> _WRITTEN TASK_
Down to the last line below, write out every line exactly, starting with the one that contains "October 2025 Edition" and leaving out the pictures.

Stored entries
------------------------------------------------------------
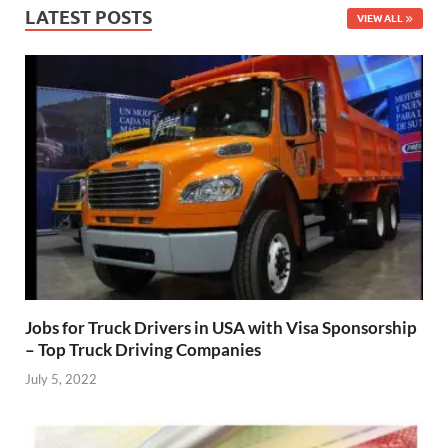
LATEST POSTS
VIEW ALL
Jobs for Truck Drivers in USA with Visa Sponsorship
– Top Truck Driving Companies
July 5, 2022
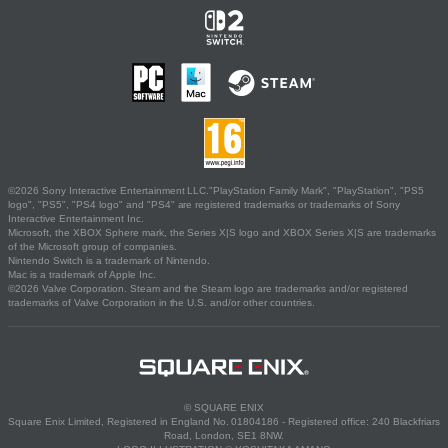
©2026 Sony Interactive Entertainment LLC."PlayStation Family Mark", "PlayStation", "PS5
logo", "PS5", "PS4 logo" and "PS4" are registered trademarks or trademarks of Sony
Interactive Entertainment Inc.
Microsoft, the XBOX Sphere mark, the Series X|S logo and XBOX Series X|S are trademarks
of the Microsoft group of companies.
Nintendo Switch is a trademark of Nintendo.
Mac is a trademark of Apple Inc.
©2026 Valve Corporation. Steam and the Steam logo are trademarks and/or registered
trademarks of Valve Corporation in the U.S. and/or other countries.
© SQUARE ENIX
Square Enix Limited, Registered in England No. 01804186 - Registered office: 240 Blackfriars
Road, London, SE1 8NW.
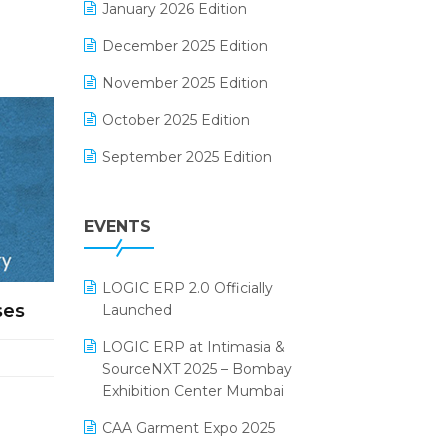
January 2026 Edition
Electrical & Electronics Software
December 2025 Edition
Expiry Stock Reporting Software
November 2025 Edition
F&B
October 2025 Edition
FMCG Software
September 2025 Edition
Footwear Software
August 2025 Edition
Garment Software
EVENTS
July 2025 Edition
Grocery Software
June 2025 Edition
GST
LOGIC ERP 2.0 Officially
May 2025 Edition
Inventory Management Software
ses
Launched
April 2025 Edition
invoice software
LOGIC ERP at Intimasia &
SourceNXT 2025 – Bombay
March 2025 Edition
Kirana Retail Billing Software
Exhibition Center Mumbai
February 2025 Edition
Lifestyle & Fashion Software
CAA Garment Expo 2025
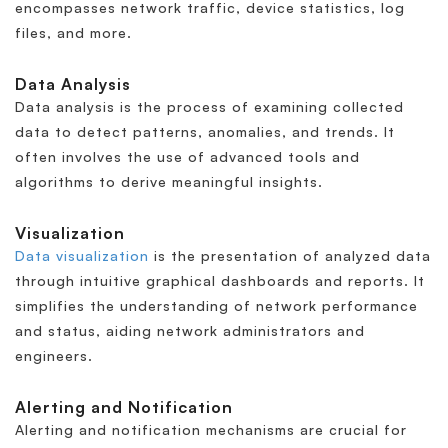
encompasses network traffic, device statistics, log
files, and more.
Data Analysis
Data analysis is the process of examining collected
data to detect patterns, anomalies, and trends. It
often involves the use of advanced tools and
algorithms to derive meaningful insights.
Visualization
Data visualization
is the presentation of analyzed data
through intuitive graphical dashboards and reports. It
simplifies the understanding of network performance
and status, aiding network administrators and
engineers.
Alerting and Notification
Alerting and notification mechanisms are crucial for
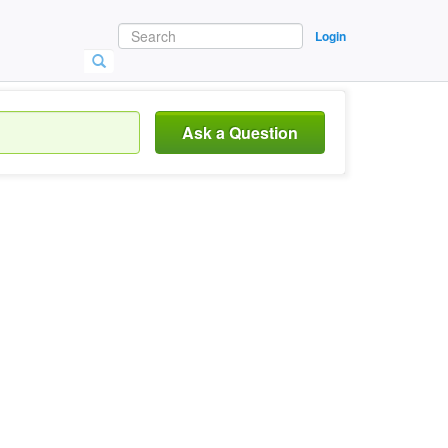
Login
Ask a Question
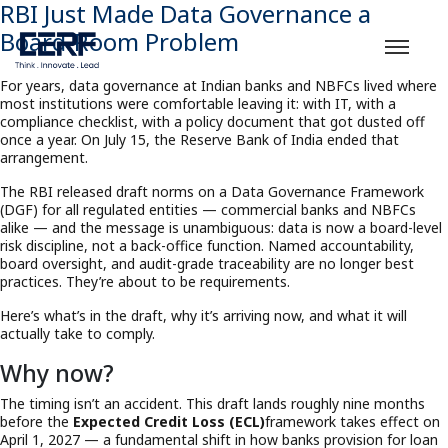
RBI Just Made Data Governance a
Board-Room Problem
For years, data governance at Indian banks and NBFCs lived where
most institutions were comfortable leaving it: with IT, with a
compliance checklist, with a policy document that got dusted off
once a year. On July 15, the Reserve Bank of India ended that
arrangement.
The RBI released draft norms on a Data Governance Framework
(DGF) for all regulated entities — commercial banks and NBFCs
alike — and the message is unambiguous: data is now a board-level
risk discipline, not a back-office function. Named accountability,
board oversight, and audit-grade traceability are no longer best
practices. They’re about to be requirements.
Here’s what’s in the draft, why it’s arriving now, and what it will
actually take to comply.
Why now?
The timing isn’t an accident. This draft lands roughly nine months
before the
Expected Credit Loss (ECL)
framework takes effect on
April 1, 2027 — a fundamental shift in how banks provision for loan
------------------------------------------------------------
> _REPLY TO THE EXERCISE_
October 2025 Edition
FMCG Software
September 2025 Edition
Footwear Software
August 2025 Edition
Garment Software
EVENTS
July 2025 Edition
Grocery Software
June 2025 Edition
GST
LOGIC ERP 2.0 Officially
May 2025 Edition
Inventory Management Software
ses
Launched
April 2025 Edition
invoice software
LOGIC ERP at Intimasia &
SourceNXT 2025 – Bombay
March 2025 Edition
Kirana Retail Billing Software
Exhibition Center Mumbai
February 2025 Edition
Lifestyle & Fashion Software
CAA Garment Expo 2025
encompasses network traffic, device statistics, log
files, and more.
Data Analysis
Data analysis is the process of examining collected
data to detect patterns, anomalies, and trends. It
often involves the use of advanced tools and
algorithms to derive meaningful insights.
Visualization
Data visualization
is the presentation of analyzed data
through intuitive graphical dashboards and reports. It
simplifies the understanding of network performance
and status, aiding network administrators and
engineers.
Alerting and Notification
Alerting and notification mechanisms are crucial for
Login
Ask a Question
RBI Just Made Data Governance a
Board-Room Problem
For years, data governance at Indian banks and NBFCs lived where
most institutions were comfortable leaving it: with IT, with a
compliance checklist, with a policy document that got dusted off
once a year. On July 15, the Reserve Bank of India ended that
arrangement.
The RBI released draft norms on a Data Governance Framework
(DGF) for all regulated entities — commercial banks and NBFCs
alike — and the message is unambiguous: data is now a board-level
risk discipline, not a back-office function. Named accountability,
board oversight, and audit-grade traceability are no longer best
practices. They’re about to be requirements.
Here’s what’s in the draft, why it’s arriving now, and what it will
actually take to comply.
Why now?
The timing isn’t an accident. This draft lands roughly nine months
before the
Expected Credit Loss (ECL)
framework takes effect on
April 1, 2027 — a fundamental shift in how banks provision for loan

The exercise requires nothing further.